Norman Bertram Coleman, as some readers know, used to be a Brooklynite (moved to Minnesota after law school in Iowa), Jewish (no longer practicing), Married (his aspiring actress/model wife wanted an "open" marriage), and a Democrat (became mayor of St. Paul in 1993 as a Democrat and switched parties in 1996). Ironically, he was the Republican point man on accusing Kerry of flip-flopping.

Franken turned out to be surprisingly un-charismatic as a candidate. Running as a comedian seemed too Ventura-esque, so he started calling himself a "satirist" and stopped being funny. Consequently, he stopped being likeable. Or everyone realized he never really was that likeable in the first place. Still, he had to be better than Norman Bertram Coleman. Any Democrat would be.

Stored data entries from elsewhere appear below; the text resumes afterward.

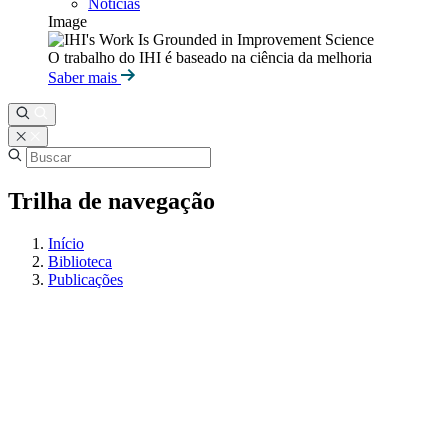
Notícias
Image
O trabalho do IHI é baseado na ciência da melhoria
Saber mais
Trilha de navegação
Início
Biblioteca
Publicações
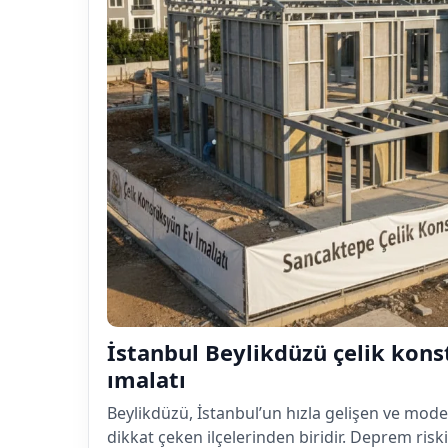
İstanbul Beylikdüzü çelik kons
ımalatı
Beylikdüzü, İstanbul’un hızla gelişen ve mode
dikkat çeken ilçelerinden biridir. Deprem risk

What were Minnesotans thinking? How could the state that brought Obama 1,573,210 votes give Coleman a win? 1,211,435 people voted for Coleman -- just hundreds more than the 1.2 million that voted for Franken.

One way of looking at it -- as Gawker does -- is to blame the third party candidate, Dean Barkley. He actually had the job just before Coleman did. He's the guy Governor Ventura named as a temporary replacement when Paul Wellstone died in a plane crash two weeks before the 2004 Senate race.